The Conservatives face “potential extinction” if they do not get Brexit done, Boris Johnson has warned.
The former foreign secretary told a leadership hustings the party will “not be forgiven” if it does not take the UK of the EU by the 31 October deadline.
He said he was best placed to beat Labour and “put Nigel Farage back in his box” but reportedly ruled out a snap general election if he becomes PM.
Mr Johnson is one of 11 candidates vying to succeed Theresa May as leader.
On Tuesday, two candidates pulled out of the leadership race as the party tightened the rules for the contest amid concerns about the size of the field.

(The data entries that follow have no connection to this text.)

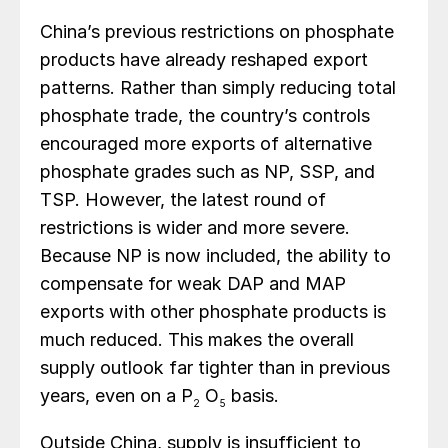
China’s previous restrictions on phosphate
products have already reshaped export
patterns. Rather than simply reducing total
phosphate trade, the country’s controls
encouraged more exports of alternative
phosphate grades such as NP, SSP, and
TSP. However, the latest round of
restrictions is wider and more severe.
Because NP is now included, the ability to
compensate for weak DAP and MAP
exports with other phosphate products is
much reduced. This makes the overall
supply outlook far tighter than in previous
years, even on a P
O
basis.
2
5
Outside China, supply is insufficient to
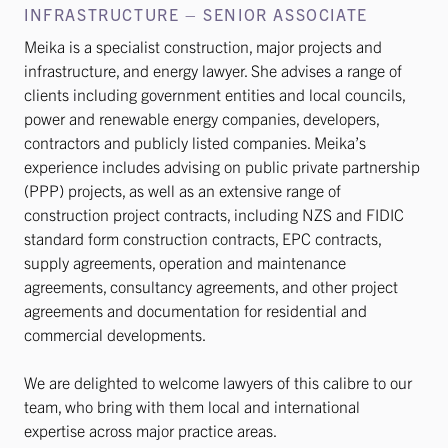
INFRASTRUCTURE – SENIOR ASSOCIATE
Meika is a specialist construction, major projects and
infrastructure, and energy lawyer. She advises a range of
clients including government entities and local councils,
power and renewable energy companies, developers,
contractors and publicly listed companies. Meika’s
experience includes advising on public private partnership
(PPP) projects, as well as an extensive range of
construction project contracts, including NZS and FIDIC
standard form construction contracts, EPC contracts,
supply agreements, operation and maintenance
agreements, consultancy agreements, and other project
agreements and documentation for residential and
commercial developments.
We are delighted to welcome lawyers of this calibre to our
team, who bring with them local and international
expertise across major practice areas.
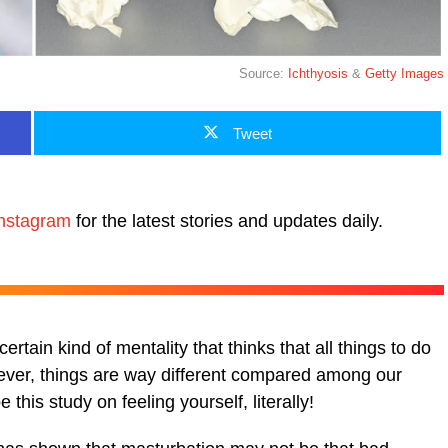
Source:
Ichthyosis
&
Getty Images
Tweet
nstagram
for the latest stories and updates daily.
rtain kind of mentality that thinks that all things to do
wever, things are way different compared among our
his study on feeling yourself, literally!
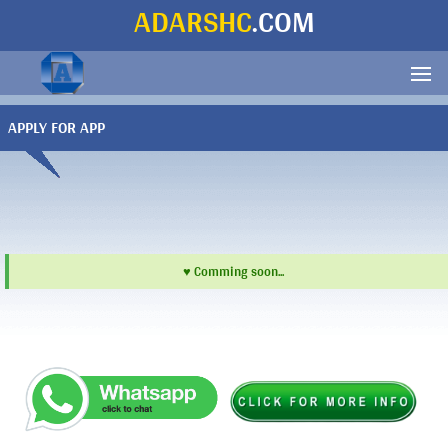
ADARSHC
.COM
APPLY FOR APP
♥ Comming soon...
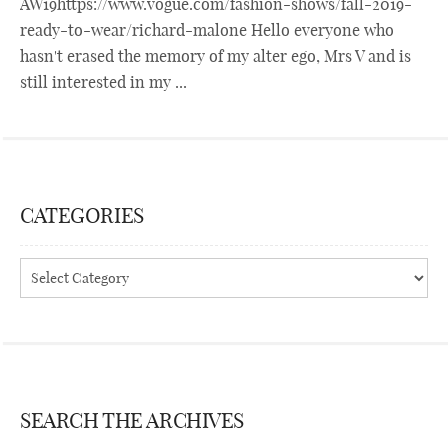
AW19https://www.vogue.com/fashion-shows/fall-2019-
ready-to-wear/richard-malone Hello everyone who
hasn't erased the memory of my alter ego, Mrs V and is
still interested in my ...
CATEGORIES
Categories
SEARCH THE ARCHIVES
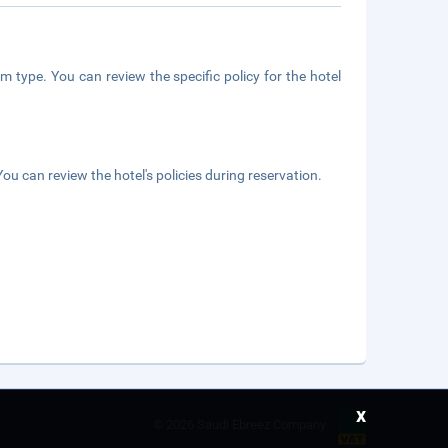
m type. You can review the specific policy for the hotel
ou can review the hotel's policies during reservation.
x
©
2026 Saudi Ebreez Company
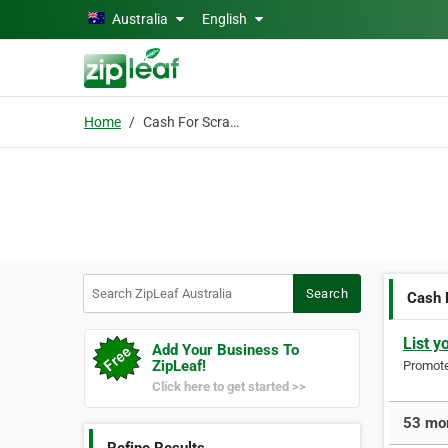
Skip to main content
Australia
English
Home
Cash For Scrap Cars
Search ZipLeaf Australia
Search
Cash 
List y
Add Your Business To
ZipLeaf!
Promote 
Click here to get started >>
53 mor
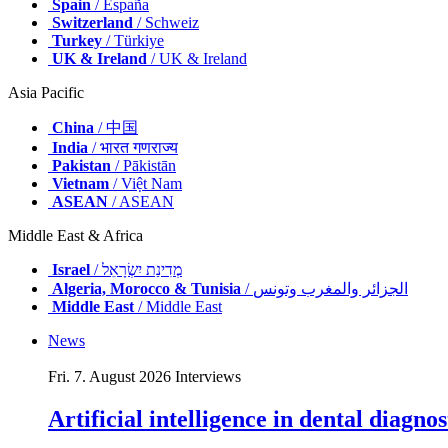
Spain
/ España
Switzerland
/ Schweiz
Turkey
/ Türkiye
UK & Ireland
/ UK & Ireland
Asia Pacific
China
/ 中国
India
/ भारत गणराज्य
Pakistan
/ Pākistān
Vietnam
/ Việt Nam
ASEAN
/ ASEAN
Middle East & Africa
Israel
/ מְדִינַת יִשְׂרָאֵל
Algeria, Morocco & Tunisia
/ الجزائر والمغرب وتونس
Middle East
/ Middle East
News
Fri. 7. August 2026
Interviews
Artificial intelligence in dental diagn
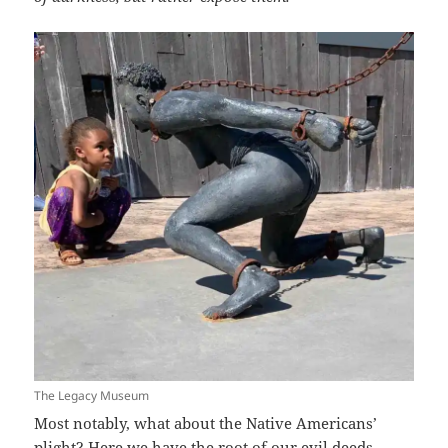
The Legacy Museum
Most notably, what about the Native Americans’
plight? Here we have the root of our evil deeds.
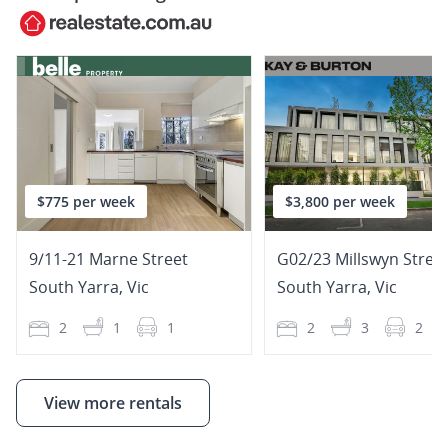
$775 per week
$3,800 per week
9/11-21 Marne Street
G02/23 Millswyn Stree
South Yarra
,
Vic
South Yarra
,
Vic
2
1
1
2
3
2
View more rentals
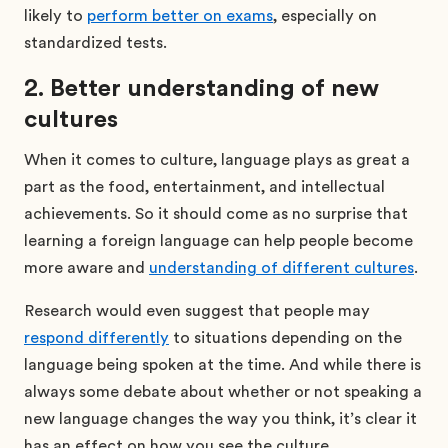
likely to
perform better on exams
, especially on
standardized tests.
2. Better understanding of new
cultures
When it comes to culture, language plays as great a
part as the food, entertainment, and intellectual
achievements. So it should come as no surprise that
learning a foreign language can help people become
more aware and
understanding of different cultures
.
Research would even suggest that people may
respond differently
to situations depending on the
language being spoken at the time. And while there is
always some debate about whether or not speaking a
new language changes the way you think, it’s clear it
has an effect on how you see the culture.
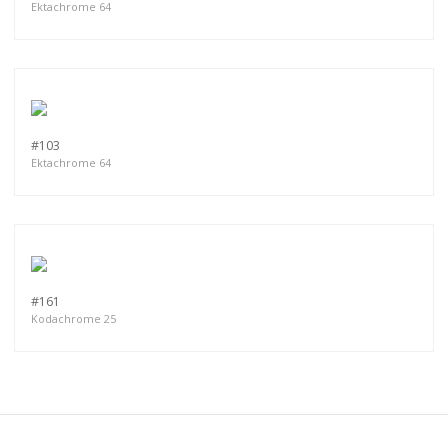
Ektachrome 64
#103
Ektachrome 64
#161
Kodachrome 25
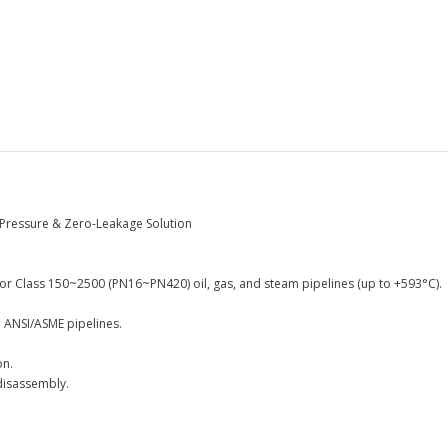
-Pressure & Zero-Leakage Solution
or Class 150~2500 (PN16~PN420) oil, gas, and steam pipelines (up to +593°C).
h ANSI/ASME pipelines.
on.
disassembly.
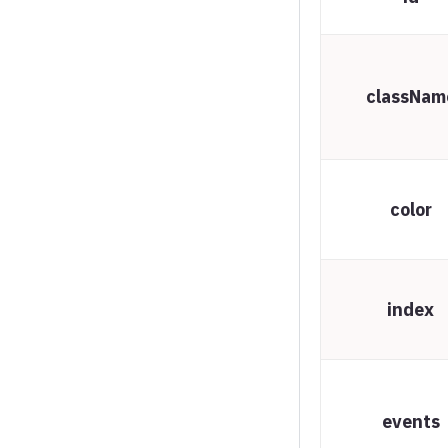
Spline chart
Stream graph
classNam
Sunburst
Timeline chart
Treegraph chart
color
Treemap
Variable radius pie
Variwide chart
index
Vector plot
Venn series
Waterfall series
events
Wind barbs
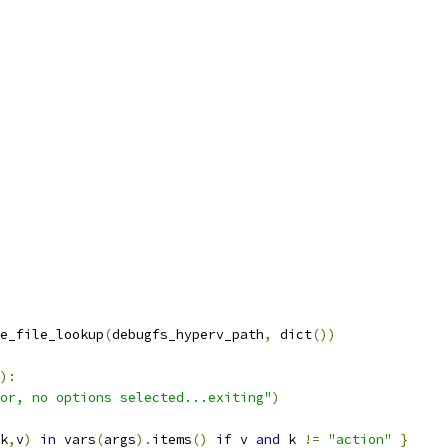
e_file_lookup
(
debugfs_hyperv_path
,
 dict
())
):
or, no options selected...exiting"
)
k
,
v
)
in
 vars
(
args
).
items
()
if
 v 
and
 k 
!=
"action"
}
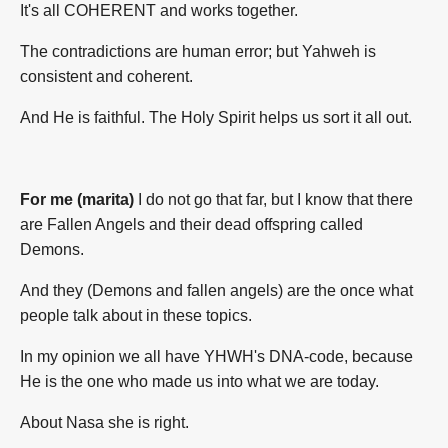
It's all COHERENT and works together.
The contradictions are human error; but Yahweh is
consistent and coherent.
And He is faithful. The Holy Spirit helps us sort it all out.
For me (marita)
I do not go that far, but I know that there
are Fallen Angels and their dead offspring called
Demons.
And they (Demons and fallen angels) are the once what
people talk about in these topics.
In my opinion we all have YHWH's DNA-code, because
He is the one who made us into what we are today.
About Nasa she is right.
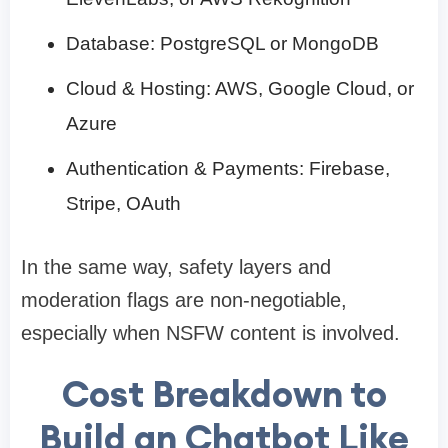
Database: PostgreSQL or MongoDB
Cloud & Hosting: AWS, Google Cloud, or
Azure
Authentication & Payments: Firebase,
Stripe, OAuth
In the same way, safety layers and
moderation flags are non-negotiable,
especially when NSFW content is involved.
Cost Breakdown to
Build an Chatbot Like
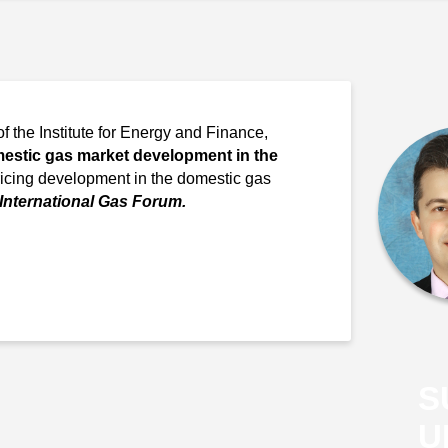
of the Institute for Energy and Finance,
estic gas market development in the
ricing development in the domestic gas
 International Gas Forum.
S
U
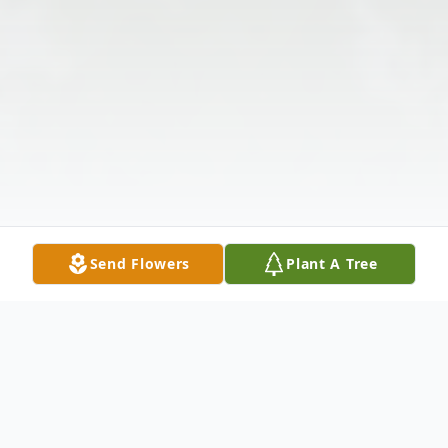
Send Flowers
Plant A Tree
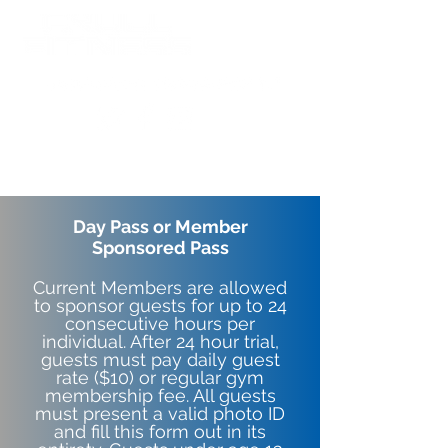
Day Pass or Member
Sponsored Pass
Current Members are allowed
to sponsor guests for up to 24
consecutive hours per
individual. After 24 hour trial,
guests must pay daily guest
rate ($10) or regular gym
membership fee. All guests
must present a valid photo ID
and fill this form out in its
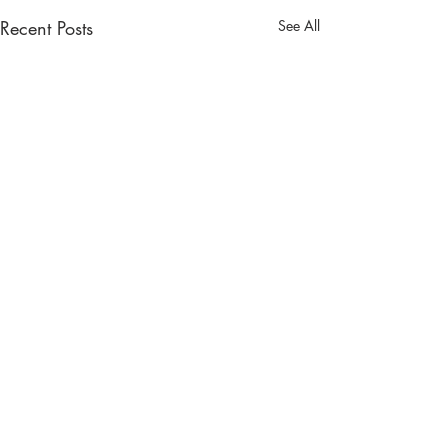
Recent Posts
See All
Comments
A Tale of Two H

Mr Johnson, Home Secretary Sajid Javid, International Development Secretary Rory Stewart and ex-Commons leader Andrea Leadsom addressed the One Nation Conservative Caucus of Tory MPs in Parliament at the first hustings of the campaign.
The group, which opposes a no-deal Brexit, has invited all the candidates to appear before them to make their case for the top job.
Mrs Johnson, regarded as the frontrunner in the contest, said the party was facing an “existential crisis” following its drubbing in last month’s European elections.
“We will not be forgiven if we do not deliver Brexit on October 31,” he said.
“We need to realise the depth of the problems we face. Unless we get on and do this thing, we will be punished for a very long time. There is a very real choice between getting Brexit done and the potential extinction of this great party.”
He suggested the solution to the current deadlock would be to replace the Irish backstop – the controversial insurance policy designed to maintain an open border – with “alternative arrangements” so as to facilitate a “managed exit” from the EU.
The EU has said the backstop must remain in the withdrawal agreement and has resisted calls from Tories and the DUP for a time limit, or exit date, to be put on it.
The Tory leadership hustings hosted by the One Nation Caucus of Conservative MPs began with reporters, me included, starting to loiter outside.
Between us and the action inside, there were two heavy wooden doors and a pretty thick wall – and some parliamentary security staff not particularly keen on us leaning too obviously against either the doors or the wall.
A rather forthright conversation then began between us lot in the press pack and Conservative Party officials about why we weren’t allowed in – given those in the room were discussing who should be our prime minister by the end of next month.
Mr Johnson, who has insisted the UK must leave by the end of October with or without a deal, said a no-deal exit would cause “some disruption”.
But he warned that demands for another referendum on the UK’s future in Europe would grow if the UK was forced to seek another extension from the EU.
He insisted: “I believe I am best placed to lift this party, beat Jeremy Corbyn and excite people about conservatism and conservative values.”
Home Secretary Sajid Javid told the meeting that if his party “don’t look like change, voters will go for change in the form of (Jeremy) Corbyn”.
He stressed that the party should not seek to emulate Nigel Farage’s Brexit Party, insisting “we will not beat the Brexit Party by becoming the Brexit Party”.
In a reference to Benjamin Disraeli’s “one nation” political philosophy, he added: “One nation is a term that was coined by a prime minister who was a bit of an outsider. Pick a prime minister who is also a bit of an outsider.”
International Development Secretary Rory Stewart told MPs he would not sign a confidence and supply deal with the DUP in exchange for funding, as Mrs May did.